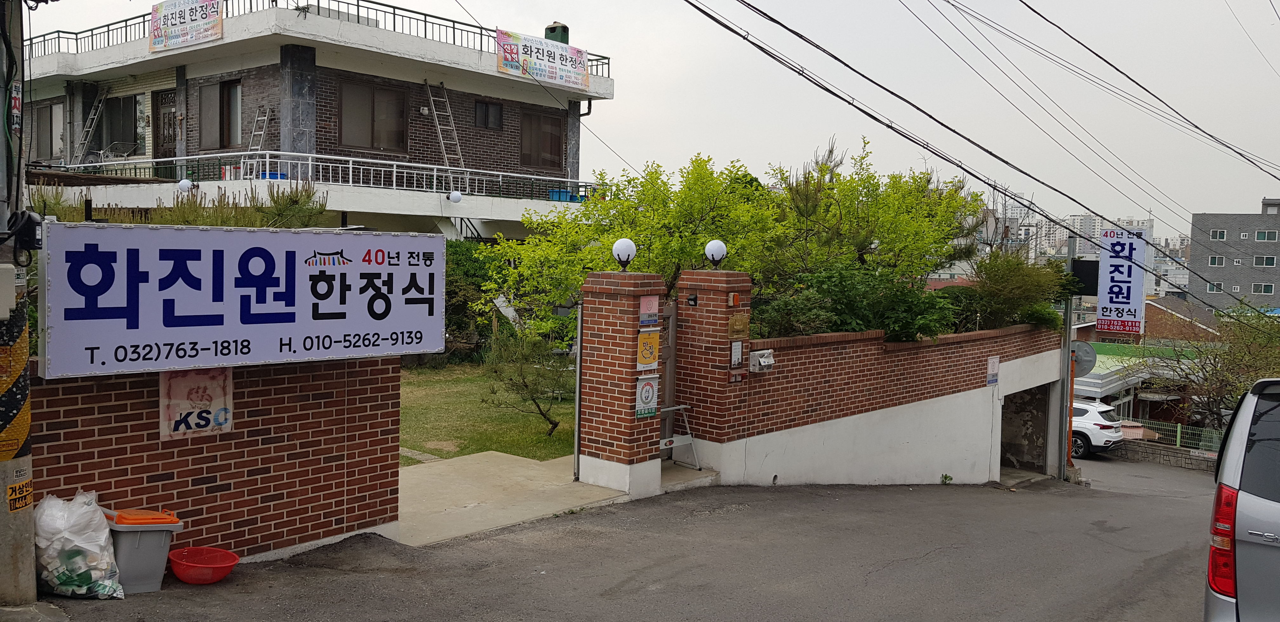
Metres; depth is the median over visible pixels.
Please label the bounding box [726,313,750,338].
plaque
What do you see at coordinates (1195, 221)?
gray building
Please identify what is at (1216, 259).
window
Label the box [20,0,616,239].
brick building
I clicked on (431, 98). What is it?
ladder
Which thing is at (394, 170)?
balcony railing
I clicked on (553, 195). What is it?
blue container
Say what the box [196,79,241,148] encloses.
window
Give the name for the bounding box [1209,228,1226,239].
window
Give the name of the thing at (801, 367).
brick wall
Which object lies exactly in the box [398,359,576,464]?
lawn
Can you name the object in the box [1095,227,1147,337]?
vertical sign
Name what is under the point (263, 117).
ladder
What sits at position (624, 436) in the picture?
brick pillar
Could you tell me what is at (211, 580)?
red basin
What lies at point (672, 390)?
metal gate
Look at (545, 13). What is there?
sky
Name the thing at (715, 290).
brick pillar
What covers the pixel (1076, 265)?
black sign
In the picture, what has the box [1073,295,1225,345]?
house
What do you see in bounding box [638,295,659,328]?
sign
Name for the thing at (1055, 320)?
shrub
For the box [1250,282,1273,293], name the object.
window
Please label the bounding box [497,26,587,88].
banner
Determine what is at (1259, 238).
window
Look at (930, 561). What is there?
road
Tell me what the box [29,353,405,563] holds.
brick wall
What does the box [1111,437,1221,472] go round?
low wall
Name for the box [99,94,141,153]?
window
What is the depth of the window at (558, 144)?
24.38 m
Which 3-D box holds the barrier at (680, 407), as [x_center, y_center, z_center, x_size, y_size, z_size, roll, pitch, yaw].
[0.310,1.389,10.586,0.555,0.826,0.778,4,4,42]
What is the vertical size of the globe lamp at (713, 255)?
0.362 m
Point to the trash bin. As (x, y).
(123, 538)
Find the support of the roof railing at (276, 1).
on the brick building at (80, 70)
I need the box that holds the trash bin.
[101,505,183,594]
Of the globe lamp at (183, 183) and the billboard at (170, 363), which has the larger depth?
the globe lamp at (183, 183)
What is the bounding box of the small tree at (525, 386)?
[480,326,568,434]
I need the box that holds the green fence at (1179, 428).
[1123,416,1224,453]
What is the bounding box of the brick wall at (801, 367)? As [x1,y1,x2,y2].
[719,320,1066,488]
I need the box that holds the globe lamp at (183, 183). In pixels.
[176,178,193,191]
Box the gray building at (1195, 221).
[1186,198,1279,312]
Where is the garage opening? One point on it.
(1010, 445)
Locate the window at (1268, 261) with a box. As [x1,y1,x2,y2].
[1254,255,1276,266]
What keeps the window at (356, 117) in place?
in the brick building at (80, 70)
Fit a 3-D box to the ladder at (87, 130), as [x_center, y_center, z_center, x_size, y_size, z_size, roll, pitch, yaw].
[-14.407,-4.911,25.309,0.676,2.891,0.962,2,4,23]
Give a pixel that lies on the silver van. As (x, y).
(1253, 532)
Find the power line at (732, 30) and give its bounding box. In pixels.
[678,0,1279,290]
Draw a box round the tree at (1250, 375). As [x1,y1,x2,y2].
[1138,295,1279,428]
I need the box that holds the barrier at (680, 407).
[658,402,699,468]
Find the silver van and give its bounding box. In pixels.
[1202,377,1279,621]
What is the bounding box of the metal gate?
[657,300,678,454]
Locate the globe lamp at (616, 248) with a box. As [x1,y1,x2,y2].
[611,237,636,271]
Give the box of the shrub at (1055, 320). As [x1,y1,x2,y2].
[951,248,1073,332]
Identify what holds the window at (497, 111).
in the brick building at (80, 70)
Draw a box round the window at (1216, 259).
[1207,255,1225,265]
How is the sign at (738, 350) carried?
attached to the brick pillar at (715, 290)
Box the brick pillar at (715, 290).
[675,268,753,473]
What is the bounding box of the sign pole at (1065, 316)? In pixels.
[1057,224,1077,479]
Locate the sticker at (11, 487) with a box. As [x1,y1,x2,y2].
[7,477,33,511]
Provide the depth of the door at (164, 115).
23.39 m
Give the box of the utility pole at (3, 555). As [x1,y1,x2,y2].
[0,0,37,611]
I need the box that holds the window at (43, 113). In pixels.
[31,101,63,160]
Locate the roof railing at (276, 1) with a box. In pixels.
[30,0,615,69]
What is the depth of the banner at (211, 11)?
21.40 m
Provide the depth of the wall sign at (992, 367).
14.15 m
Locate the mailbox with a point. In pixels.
(762, 360)
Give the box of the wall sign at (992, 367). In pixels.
[986,355,1000,385]
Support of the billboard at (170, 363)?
attached to the brick wall at (261, 468)
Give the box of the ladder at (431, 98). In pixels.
[424,80,467,172]
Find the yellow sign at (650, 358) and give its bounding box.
[635,328,659,371]
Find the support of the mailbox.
attached to the brick wall at (801, 367)
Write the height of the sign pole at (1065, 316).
4.857 m
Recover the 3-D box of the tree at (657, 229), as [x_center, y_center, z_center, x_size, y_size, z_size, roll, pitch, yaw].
[-0.064,-0.419,15.058,4.571,4.163,4.277,3,4,28]
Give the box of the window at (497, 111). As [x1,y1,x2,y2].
[474,99,503,129]
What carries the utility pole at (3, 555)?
on the road
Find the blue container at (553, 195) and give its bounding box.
[548,187,582,202]
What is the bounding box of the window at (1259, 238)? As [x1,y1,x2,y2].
[1254,230,1278,241]
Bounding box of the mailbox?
[749,348,774,372]
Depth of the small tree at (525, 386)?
13.24 m
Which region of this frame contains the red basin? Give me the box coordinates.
[167,546,240,583]
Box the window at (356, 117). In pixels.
[336,77,407,151]
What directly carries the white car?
on the road
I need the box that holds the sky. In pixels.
[4,0,1279,240]
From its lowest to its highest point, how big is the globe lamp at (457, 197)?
0.316 m
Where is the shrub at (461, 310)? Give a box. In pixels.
····················
What is needed: Every line above gets copied exactly; none of the pictures do.

Your response:
Metres; depth is the median over visible pixels.
Please label the bounding box [726,313,750,338].
plaque
What do you see at coordinates (1195, 221)?
gray building
Please identify what is at (1216, 259).
window
Label the box [20,0,616,239].
brick building
I clicked on (431, 98). What is it?
ladder
Which thing is at (394, 170)?
balcony railing
I clicked on (553, 195). What is it?
blue container
Say what the box [196,79,241,148] encloses.
window
Give the name for the bounding box [1209,228,1226,239].
window
Give the name of the thing at (801, 367).
brick wall
Which object lies exactly in the box [398,359,576,464]?
lawn
Can you name the object in the box [1095,227,1147,337]?
vertical sign
Name what is under the point (263, 117).
ladder
What sits at position (624, 436) in the picture?
brick pillar
Could you tell me what is at (211, 580)?
red basin
What lies at point (672, 390)?
metal gate
Look at (545, 13). What is there?
sky
Name the thing at (715, 290).
brick pillar
What covers the pixel (1076, 265)?
black sign
In the picture, what has the box [1073,295,1225,345]?
house
What do you see in bounding box [638,295,659,328]?
sign
Name for the thing at (1055, 320)?
shrub
For the box [1250,282,1273,293], name the object.
window
Please label the bounding box [497,26,587,88].
banner
Determine what is at (1259, 238).
window
Look at (930, 561). What is there?
road
Tell me what the box [29,353,405,563] holds.
brick wall
What does the box [1111,437,1221,472] go round?
low wall
Name for the box [99,94,141,153]?
window
What is the depth of the window at (558, 144)?
24.38 m
Which 3-D box holds the barrier at (680, 407), as [x_center, y_center, z_center, x_size, y_size, z_size, roll, pitch, yaw].
[0.310,1.389,10.586,0.555,0.826,0.778,4,4,42]
What is the vertical size of the globe lamp at (713, 255)?
0.362 m
Point to the trash bin. As (x, y).
(123, 538)
Find the support of the roof railing at (276, 1).
on the brick building at (80, 70)
I need the box that holds the trash bin.
[101,505,183,594]
Of the globe lamp at (183, 183) and the billboard at (170, 363), which has the larger depth?
the globe lamp at (183, 183)
What is the bounding box of the small tree at (525, 386)?
[480,326,568,434]
I need the box that holds the green fence at (1179, 428).
[1123,416,1224,453]
What is the bounding box of the brick wall at (801, 367)? As [x1,y1,x2,y2].
[719,320,1066,488]
I need the box that holds the globe lamp at (183, 183). In pixels.
[176,178,193,191]
Box the gray building at (1195, 221).
[1186,198,1279,312]
Where is the garage opening? One point on it.
(1010, 445)
Locate the window at (1268, 261) with a box. As [x1,y1,x2,y2].
[1254,255,1276,266]
What keeps the window at (356, 117) in place?
in the brick building at (80, 70)
Fit a 3-D box to the ladder at (87, 130), as [x_center, y_center, z_center, x_size, y_size, z_size, roll, pitch, yaw].
[-14.407,-4.911,25.309,0.676,2.891,0.962,2,4,23]
Give a pixel that lies on the silver van. As (x, y).
(1253, 532)
Find the power line at (732, 30) and give its bounding box. In pixels.
[678,0,1279,290]
Draw a box round the tree at (1250, 375). As [x1,y1,x2,y2].
[1138,295,1279,428]
I need the box that holds the barrier at (680, 407).
[658,402,699,468]
Find the silver van and give its bounding box. In pixels.
[1202,377,1279,621]
What is the bounding box of the metal gate?
[657,300,678,454]
Locate the globe lamp at (616, 248) with a box. As [x1,y1,x2,y2].
[611,237,636,271]
Give the box of the shrub at (1055, 320). As [x1,y1,x2,y2].
[951,248,1073,332]
Identify what holds the window at (497, 111).
in the brick building at (80, 70)
Draw a box round the window at (1216, 259).
[1207,255,1225,265]
How is the sign at (738, 350) carried?
attached to the brick pillar at (715, 290)
Box the brick pillar at (715, 290).
[675,268,753,473]
What is the bounding box of the sign pole at (1065, 316)? In pixels.
[1057,224,1077,479]
Locate the sticker at (11, 487) with a box. As [x1,y1,x2,y2].
[7,477,33,511]
Provide the depth of the door at (164, 115).
23.39 m
Give the box of the utility pole at (3, 555). As [x1,y1,x2,y2].
[0,0,37,611]
I need the box that holds the window at (43, 113). In pixels.
[31,101,63,160]
Locate the roof railing at (276, 1) with a box. In pixels.
[30,0,615,69]
What is the depth of the banner at (211, 11)?
21.40 m
Provide the depth of the wall sign at (992, 367).
14.15 m
Locate the mailbox with a point. In pixels.
(762, 360)
Give the box of the wall sign at (992, 367). In pixels.
[986,355,1000,385]
Support of the billboard at (170, 363)?
attached to the brick wall at (261, 468)
Give the box of the ladder at (431, 98). In pixels.
[424,80,467,172]
Find the yellow sign at (650, 358) and give its bounding box.
[635,328,659,371]
Find the support of the mailbox.
attached to the brick wall at (801, 367)
Write the height of the sign pole at (1065, 316).
4.857 m
Recover the 3-D box of the tree at (657, 229), as [x_center, y_center, z_center, x_size, y_size, z_size, roll, pitch, yaw].
[-0.064,-0.419,15.058,4.571,4.163,4.277,3,4,28]
Give the box of the window at (497, 111). As [x1,y1,x2,y2].
[474,99,503,129]
What carries the utility pole at (3, 555)?
on the road
Find the blue container at (553, 195) and give its bounding box.
[548,187,582,202]
What is the bounding box of the window at (1259, 238)? As [x1,y1,x2,y2].
[1254,230,1278,241]
Bounding box of the mailbox?
[749,348,774,372]
Depth of the small tree at (525, 386)?
13.24 m
Which region of this frame contains the red basin? Give me the box coordinates.
[167,546,240,583]
Box the window at (356, 117). In pixels.
[336,77,407,151]
What directly carries the white car?
on the road
I need the box that holds the sky. In pixels.
[4,0,1279,240]
From its lowest to its highest point, how big is the globe lamp at (457, 197)?
0.316 m
Where is the shrub at (461, 310)? Give a box. In pixels.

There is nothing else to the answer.